Heather Litchfield, the Pacific Southwest coordinator for Students for Life, who is based in Arizona, said the anti-abortion movement does not need to add exceptions to abortion laws in the case of rape or incest because all life is “intrinsically valuable.”

“The circumstances of your conception should not define whether or not you get to live or die,” Litchfield said. “We won’t give a rapist the death penalty, but will give their innocent child the death penalty? It doesn’t really make a whole lot of sense.”

Abortion also has been a main issue in the upcoming 2024 election.
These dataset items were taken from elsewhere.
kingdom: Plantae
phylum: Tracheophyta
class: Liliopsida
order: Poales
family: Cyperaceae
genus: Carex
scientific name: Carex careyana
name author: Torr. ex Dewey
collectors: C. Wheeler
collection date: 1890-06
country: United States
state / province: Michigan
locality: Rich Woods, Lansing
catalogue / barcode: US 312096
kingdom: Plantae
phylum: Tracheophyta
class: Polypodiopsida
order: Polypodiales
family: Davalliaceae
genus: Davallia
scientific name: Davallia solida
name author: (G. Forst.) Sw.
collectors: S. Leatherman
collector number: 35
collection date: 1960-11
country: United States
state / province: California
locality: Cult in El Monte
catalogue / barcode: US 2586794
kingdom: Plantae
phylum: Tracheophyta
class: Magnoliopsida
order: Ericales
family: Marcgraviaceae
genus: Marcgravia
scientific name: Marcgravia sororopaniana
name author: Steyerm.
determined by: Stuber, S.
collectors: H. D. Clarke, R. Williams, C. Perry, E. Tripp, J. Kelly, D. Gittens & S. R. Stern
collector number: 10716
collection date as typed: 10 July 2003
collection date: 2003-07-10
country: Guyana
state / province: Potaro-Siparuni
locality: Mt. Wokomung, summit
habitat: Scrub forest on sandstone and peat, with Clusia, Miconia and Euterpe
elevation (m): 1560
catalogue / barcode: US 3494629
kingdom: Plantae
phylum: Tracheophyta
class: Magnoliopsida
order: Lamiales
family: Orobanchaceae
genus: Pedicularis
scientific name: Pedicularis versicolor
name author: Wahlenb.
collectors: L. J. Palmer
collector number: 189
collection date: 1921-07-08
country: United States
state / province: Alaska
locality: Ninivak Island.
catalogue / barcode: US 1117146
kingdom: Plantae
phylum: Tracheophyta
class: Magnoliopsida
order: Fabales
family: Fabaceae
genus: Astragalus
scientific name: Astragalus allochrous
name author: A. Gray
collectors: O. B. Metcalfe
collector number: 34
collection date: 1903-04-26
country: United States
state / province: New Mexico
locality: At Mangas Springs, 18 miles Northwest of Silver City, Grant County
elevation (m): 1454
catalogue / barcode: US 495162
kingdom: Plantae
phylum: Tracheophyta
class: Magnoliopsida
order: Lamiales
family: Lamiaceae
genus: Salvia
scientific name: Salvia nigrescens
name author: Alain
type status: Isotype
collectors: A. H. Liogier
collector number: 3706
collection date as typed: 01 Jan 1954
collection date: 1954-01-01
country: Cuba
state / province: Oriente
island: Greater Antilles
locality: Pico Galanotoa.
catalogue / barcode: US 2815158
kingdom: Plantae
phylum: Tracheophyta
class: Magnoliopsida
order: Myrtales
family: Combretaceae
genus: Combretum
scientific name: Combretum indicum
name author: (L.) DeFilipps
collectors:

One in eight voters say abortion is the most important issue in the election, and 55% of voters support nationwide abortion protection according to a survey done by KFF.

Former President Donald Trump said the abortion ban goes too far and that he’s sure that the governor will “bring it back into reason.”

Trump has wavered in his support for abortion bans. He appointed three of the Supreme Court judges who voted to overturn Roe v. Wade but has said he would not sign a national abortion ban if elected president.

Litchfield said the anti-abortion advocates do not like that Trump has discouraged a total abortion ban.

“Be pro-life all the time, and don’t change your stance just for political gain,” Litchfield said. “Nobody from the left is going to vote for him just because he said that Arizona went too far.”

President Joe Biden doubled down on his support for abortion rights in a statement released after the Arizona Supreme Court decision.

“We will continue to fight to protect reproductive rights and call on Congress to pass a law restoring the protections of Roe v. Wade for women in every state,” Biden’s statement said.

Fourteen states have banned abortion in nearly all circumstances, and seven states have restricted access.

Florida passed an abortion ban Wednesday, May 1, restricting abortion in most cases after six weeks of pregnancy. 

Meanwhile, abortion rights groups in Arizona are working towards putting abortion on the November ballot with a signature drive that would add the constitutional right to abortion before the fetus could survive outside the mother’s womb.

Litchfield said Students for Life will try to keep the Arizona referendum off the November ballot.

Scheffler, the DePaul student, said she hopes for there will be more freedom of choice for women in the future, “placing power back in the hands of those who need it.”